#### [Work to be completed]
A verbatim copy of the lines starting at the one with "Éléonore Caro" and ending at the last line below is required; include nothing else.

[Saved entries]
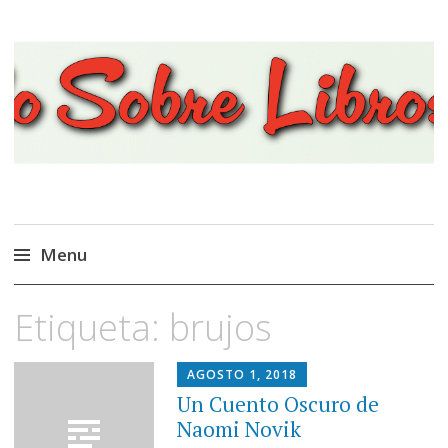
Viajando Sobre Libros
Menu
Ir
Etiqueta:
brujos
al
contenido
AGOSTO 1, 2018
Un Cuento Oscuro de
Naomi Novik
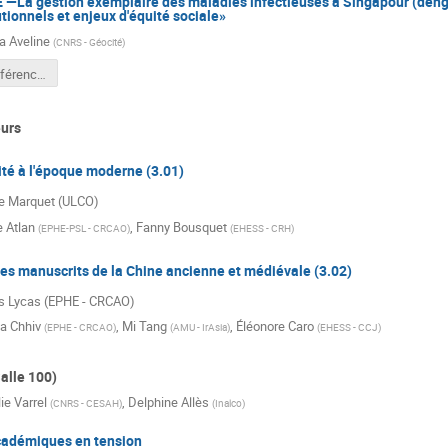
 —La gestion exemplaire des maladies infectieuses à Singapour (dengu
utionnels et enjeux d'équité sociale»
a Aveline
(
CNRS - Géocité
)
Aveline conférence SPACE.docx
urs
té à l'époque moderne (3.01)
ie Marquet (ULCO)
e Atlan
,
Fanny Bousquet
(
EPHE-PSL - CRCAO
)
(
EHESS - CRH
)
 les manuscrits de la Chine ancienne et médiévale (3.02)
is Lycas (EPHE - CRCAO)
ia Chhiv
,
Mi Tang
,
Éléonore Caro
(
EPHE - CRCAO
)
(
AMU - IrAsia
)
(
EHESS - CCJ
)
alle 100)
ie Varrel
,
Delphine Allès
(
CNRS - CESAH
)
(
Inalco
)
académiques en tension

#### [Response to the task]
Éléonore Caro
(
EPHE - CRCAO
)
(
AMU - IrAsia
)
(
EHESS - CCJ
)
alle 100)
ie Varrel
,
Delphine Allès
(
CNRS - CESAH
)
(
Inalco
)
académiques en tension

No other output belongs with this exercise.